# Fantastic Four - Neuer deutscher Trailer zur Comic-Verfilmung



## FlorianStangl (21. Juli 2015)

Jetzt ist Deine Meinung zu *Fantastic Four - Neuer deutscher Trailer zur Comic-Verfilmung* gefragt. 


				Bitte beachtet: Der Kommentarbereich wird gemäß der Forenregeln moderiert.

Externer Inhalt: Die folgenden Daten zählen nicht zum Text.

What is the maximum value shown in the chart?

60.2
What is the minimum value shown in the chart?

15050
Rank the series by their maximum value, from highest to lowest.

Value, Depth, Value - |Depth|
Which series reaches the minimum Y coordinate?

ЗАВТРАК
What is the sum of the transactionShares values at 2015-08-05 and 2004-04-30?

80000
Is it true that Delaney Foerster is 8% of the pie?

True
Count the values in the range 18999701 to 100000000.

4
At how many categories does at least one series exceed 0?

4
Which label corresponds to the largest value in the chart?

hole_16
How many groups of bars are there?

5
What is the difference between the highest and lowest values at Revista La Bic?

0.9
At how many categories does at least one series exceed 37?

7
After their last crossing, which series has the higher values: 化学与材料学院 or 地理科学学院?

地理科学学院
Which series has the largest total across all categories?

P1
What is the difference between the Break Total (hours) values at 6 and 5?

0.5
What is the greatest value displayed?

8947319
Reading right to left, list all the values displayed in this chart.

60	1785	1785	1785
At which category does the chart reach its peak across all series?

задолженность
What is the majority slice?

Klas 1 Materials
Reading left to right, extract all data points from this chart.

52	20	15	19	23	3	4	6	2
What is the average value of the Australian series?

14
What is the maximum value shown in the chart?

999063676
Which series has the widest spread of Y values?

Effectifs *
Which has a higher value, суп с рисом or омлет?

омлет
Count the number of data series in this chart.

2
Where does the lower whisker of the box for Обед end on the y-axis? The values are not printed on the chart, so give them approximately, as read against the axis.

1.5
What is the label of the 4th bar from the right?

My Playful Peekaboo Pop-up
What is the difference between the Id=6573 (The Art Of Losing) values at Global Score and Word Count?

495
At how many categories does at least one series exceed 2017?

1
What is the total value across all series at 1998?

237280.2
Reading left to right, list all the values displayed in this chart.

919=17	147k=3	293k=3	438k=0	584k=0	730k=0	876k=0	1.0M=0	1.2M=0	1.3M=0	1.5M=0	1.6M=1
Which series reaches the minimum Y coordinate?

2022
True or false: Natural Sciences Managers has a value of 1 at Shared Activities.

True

			Dieser Inhalt steht nur eingeloggten Mitgliedern zur Verfügung.
        

 Zum Artikel: Fantastic Four - Neuer deutscher Trailer zur Comic-Verfilmung


----------



## kidou1304 (21. Juli 2015)

sieht auf jeden Fall besser(mM) aus als die ersten beiden mit Jessica Alba..auch wenn ich letztere heißer finde..^^


----------



## Enisra (21. Juli 2015)

kidou1304 schrieb:


> sieht auf jeden Fall besser(mM) aus als die ersten beiden mit Jessica Alba..auch wenn ich letztere heißer finde..^^



nein, nicht wirklich
alleine wenn man sieht was die einem als Doom verkaufen wollen muss man sagen
das wird wieder ein Fehlstart mit ansage, aber hauptsache man kann die Lizenz behalten


----------



## kidou1304 (21. Juli 2015)

muss dazu sagen, dass ich die zugrunde liegenden Comics nich kenne. Daher sieht es für mich durchaus gut aus. Selbst bei Filmen deren Grundlage ich kenne bin ich offen für Neuinterpretationen solange sie nicht absurd weit vom Original abweichen


----------



## Holyangel (21. Juli 2015)

Spontan fallen mir 3 Schwachpunkte ein.

1. Die Superhelden werden auch alle immer jünger (Reed Richards)
2. Susan und Johnny sind Geschwister... ok auch hier kann man unterschiedliche Hautfarben haben, aber bisher waren sie meines Wissens nach beide immer weiß.
3. Warum müssen bei den ganzen Superhelden Geschichten immer reboots gemacht werden?
Ist jetzt nicht so, dass der letzte Teil vor 30 jahren gemacht worden ist (bei Spiderman finde ich es noch krasser).
Von mir aus mit neuen Schauspielern, aber mal eine weiterführende Charakterentwicklung und nicht immer von vorne....


----------



## Wut-Gamer (21. Juli 2015)

Nicht schon wieder ein Remake! Ich bitte ja schon um Gnade...


----------



## hawkytonk (22. Juli 2015)

Holyangel schrieb:


> Spontan fallen mir 3 Schwachpunkte ein.
> 
> 1. Die Superhelden werden auch alle immer jünger (Reed Richards)
> 2. Susan und Johnny sind Geschwister... ok auch hier kann man unterschiedliche Hautfarben haben, aber bisher waren sie meines Wissens nach beide immer weiß.
> ...



@1: Jepp. Leider. Warte nur auf den neuen Spider-Man - zwar unter Sony-Banner (da Lizenzinhaber), aber unter Marvel-Regie. Der soll diesmal noch jünger sein. Auch wenn es bei Spidey passt.
@2: Um den stellvertetenden Schaupieler für diese Rolle hat sich mittlerweile ein Runniggag entwickelt.
@3: Finde ich auch doof. (Zumindest der neue Spidey-Film soll kein Neu-Erzählen der Herkunft werden.)


----------



## JohnCarpenter1 (22. Juli 2015)

Die Studios setzen nur noch auf "sichere Marken"; leider. Absolut ideenlos. DIe sollten mal in einen guten Comicladen gehen und sich anschauen, was da alles an brauchbarem, unverfilmtem Stoff herumliegt. Würde für hunderte Filme reichen.


----------